YOUR TASK.
What is the number of lines below that contain the word "BEFORE"? Respond with that number alone.

SUPPLIED RECORDS.
== Segment start ==

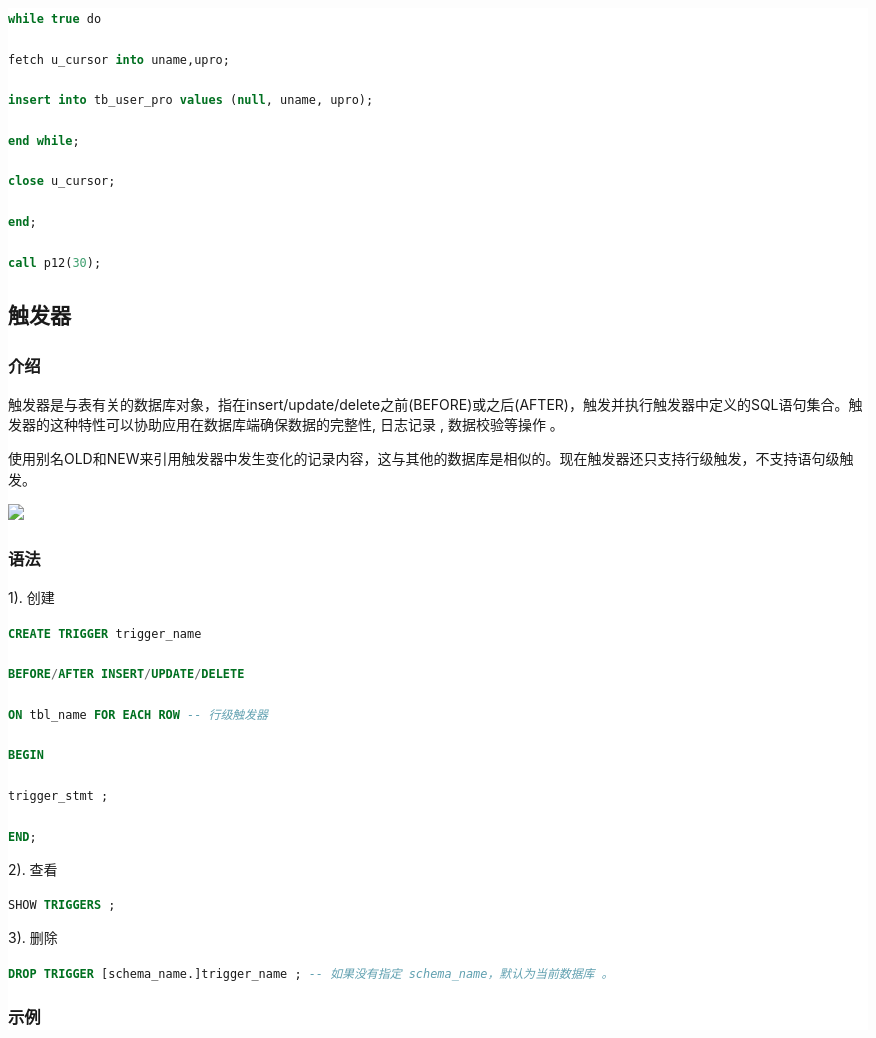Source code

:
 ```sql
while true do

fetch u_cursor into uname,upro;

insert into tb_user_pro values (null, uname, upro);

end while;

close u_cursor;

end;

call p12(30);
```

## 触发器

### 介绍

触发器是与表有关的数据库对象，指在insert/update/delete之前(BEFORE)或之后(AFTER)，触发并执行触发器中定义的SQL语句集合。触发器的这种特性可以协助应用在数据库端确保数据的完整性, 日志记录 , 数据校验等操作 。

使用别名OLD和NEW来引用触发器中发生变化的记录内容，这与其他的数据库是相似的。现在触发器还只支持行级触发，不支持语句级触发。

![](https://hexo-img-bucket-1306020160.cos.ap-beijing.myqcloud.com/pic/202403261057909.png)

### 语法

1). 创建

```sql
CREATE TRIGGER trigger_name

BEFORE/AFTER INSERT/UPDATE/DELETE

ON tbl_name FOR EACH ROW -- 行级触发器

BEGIN

trigger_stmt ;

END;
```

2). 查看

```sql
SHOW TRIGGERS ;
```

3). 删除

```sql
DROP TRIGGER [schema_name.]trigger_name ; -- 如果没有指定 schema_name，默认为当前数据库 。
```
### 示例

== Segment end ==

ANSWER FOR THIS EXERCISE.
2